▶ **Text passage**:
_ _ _ _ _ _ _

Santa Fe New Mexican

Still the King at the track, with the fans

Now at 80, all-time wins leader as popular, accessible as ever

- By Dan Gelston

Richard Petty heard someone shout for the King to stop as his golf cart sped past RVs parked at the Pocono Raceway infield.

Petty couldn’t ask his driver to hit the brakes for one fan, not with a hundred or more waiting in line for him outside the track. All were eager for a greeting and a bit of his perfect penmanship — with that looping script in the R and P — on a piece of memorabili­a, a signature as much a part of his persona as his feathered cowboy hats, dark glasses and cowboy boots.

“Finally, I’m going to meet the man,” said 52-year-old Steve Millett of Syracuse, N.Y. “It’s been 44 years of being a fan.”

Millett bought a ticket for just his third NASCAR race simply because he wanted to meet the King. Millett packed the camper for the three-hour drive, slipped on his Petty T-shirt and STP hat, and had Petty sign the hood of a model 1971 Dodge Charger. Millet just wanted to thank Petty for a lifetime of memories.

Most of the fans didn’t, or couldn’t, remember Petty from his days as the greatest stock car driver alive. Kids dressed in Dinoco blue shirts smiled as parents pointed and said, yes, that’s the King. You know, from Cars? The rest waited because dad was a fan. Because grandpa told them about the time he was at Pocono when Petty broke his neck in an accident.

_ _ _ _ _ _ _

▶ **Problem to solve**:
Transcribe the passage of the Richard Petty article that opens with the words containing "Now at 80, all-time" and closes with "Pocono Raceway infield.".

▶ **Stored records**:
_ _ _ _ _ _ _

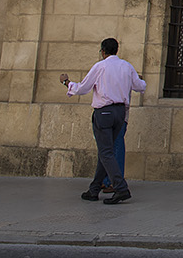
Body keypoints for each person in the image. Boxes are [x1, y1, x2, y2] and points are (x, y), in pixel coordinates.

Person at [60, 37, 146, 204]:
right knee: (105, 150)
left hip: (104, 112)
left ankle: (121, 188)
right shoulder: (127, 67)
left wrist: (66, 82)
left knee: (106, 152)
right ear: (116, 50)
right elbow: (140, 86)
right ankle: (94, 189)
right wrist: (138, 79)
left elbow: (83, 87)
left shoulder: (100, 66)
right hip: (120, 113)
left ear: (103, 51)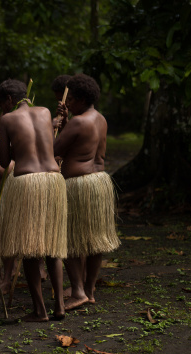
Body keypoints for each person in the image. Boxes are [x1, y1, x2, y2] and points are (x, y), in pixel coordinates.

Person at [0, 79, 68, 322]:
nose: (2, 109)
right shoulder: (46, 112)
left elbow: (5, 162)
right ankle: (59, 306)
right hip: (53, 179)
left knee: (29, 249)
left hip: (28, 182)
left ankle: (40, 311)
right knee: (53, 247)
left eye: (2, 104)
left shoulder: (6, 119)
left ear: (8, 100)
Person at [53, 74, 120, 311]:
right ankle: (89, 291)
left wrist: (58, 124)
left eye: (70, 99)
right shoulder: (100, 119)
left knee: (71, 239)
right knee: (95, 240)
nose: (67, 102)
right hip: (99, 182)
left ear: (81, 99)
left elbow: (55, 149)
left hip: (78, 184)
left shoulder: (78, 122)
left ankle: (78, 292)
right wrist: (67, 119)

_ _ _ _ _ _ _

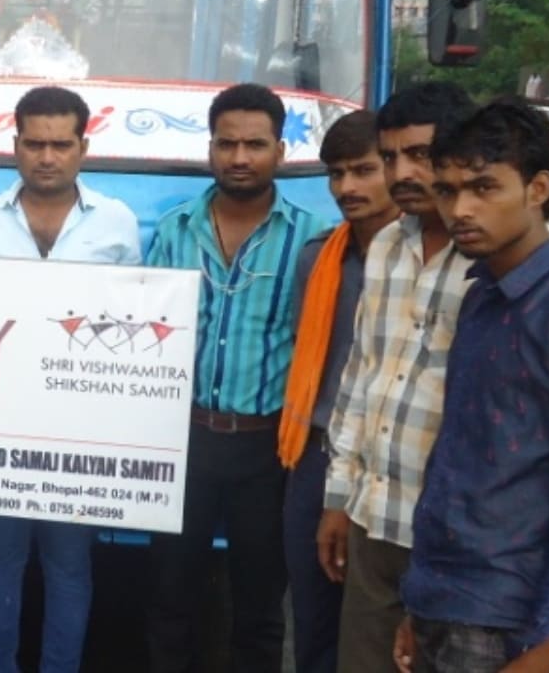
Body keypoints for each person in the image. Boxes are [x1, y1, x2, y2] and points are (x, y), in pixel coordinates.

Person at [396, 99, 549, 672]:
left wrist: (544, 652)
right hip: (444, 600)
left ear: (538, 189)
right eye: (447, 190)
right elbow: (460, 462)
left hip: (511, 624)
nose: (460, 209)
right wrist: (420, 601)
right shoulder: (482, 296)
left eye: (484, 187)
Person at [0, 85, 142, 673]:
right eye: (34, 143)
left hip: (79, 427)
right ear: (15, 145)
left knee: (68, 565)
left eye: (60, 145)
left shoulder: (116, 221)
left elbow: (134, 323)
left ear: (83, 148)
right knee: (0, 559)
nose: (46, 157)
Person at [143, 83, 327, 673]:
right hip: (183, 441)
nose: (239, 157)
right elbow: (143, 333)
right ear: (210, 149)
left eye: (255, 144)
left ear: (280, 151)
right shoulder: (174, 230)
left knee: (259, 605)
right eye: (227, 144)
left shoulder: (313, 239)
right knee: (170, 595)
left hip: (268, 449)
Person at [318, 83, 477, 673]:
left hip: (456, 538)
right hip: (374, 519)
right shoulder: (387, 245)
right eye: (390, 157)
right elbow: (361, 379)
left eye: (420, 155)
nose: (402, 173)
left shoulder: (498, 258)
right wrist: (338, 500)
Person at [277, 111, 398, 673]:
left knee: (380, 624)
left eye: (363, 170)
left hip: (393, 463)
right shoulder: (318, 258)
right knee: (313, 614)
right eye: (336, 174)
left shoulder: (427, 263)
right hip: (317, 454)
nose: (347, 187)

_ _ _ _ _ _ _

▶ **Exercise response**:
Now at 80, all-time wins leader as popular, accessible as ever

- By Dan Gelston

Richard Petty heard someone shout for the King to stop as his golf cart sped past RVs parked at the Pocono Raceway infield.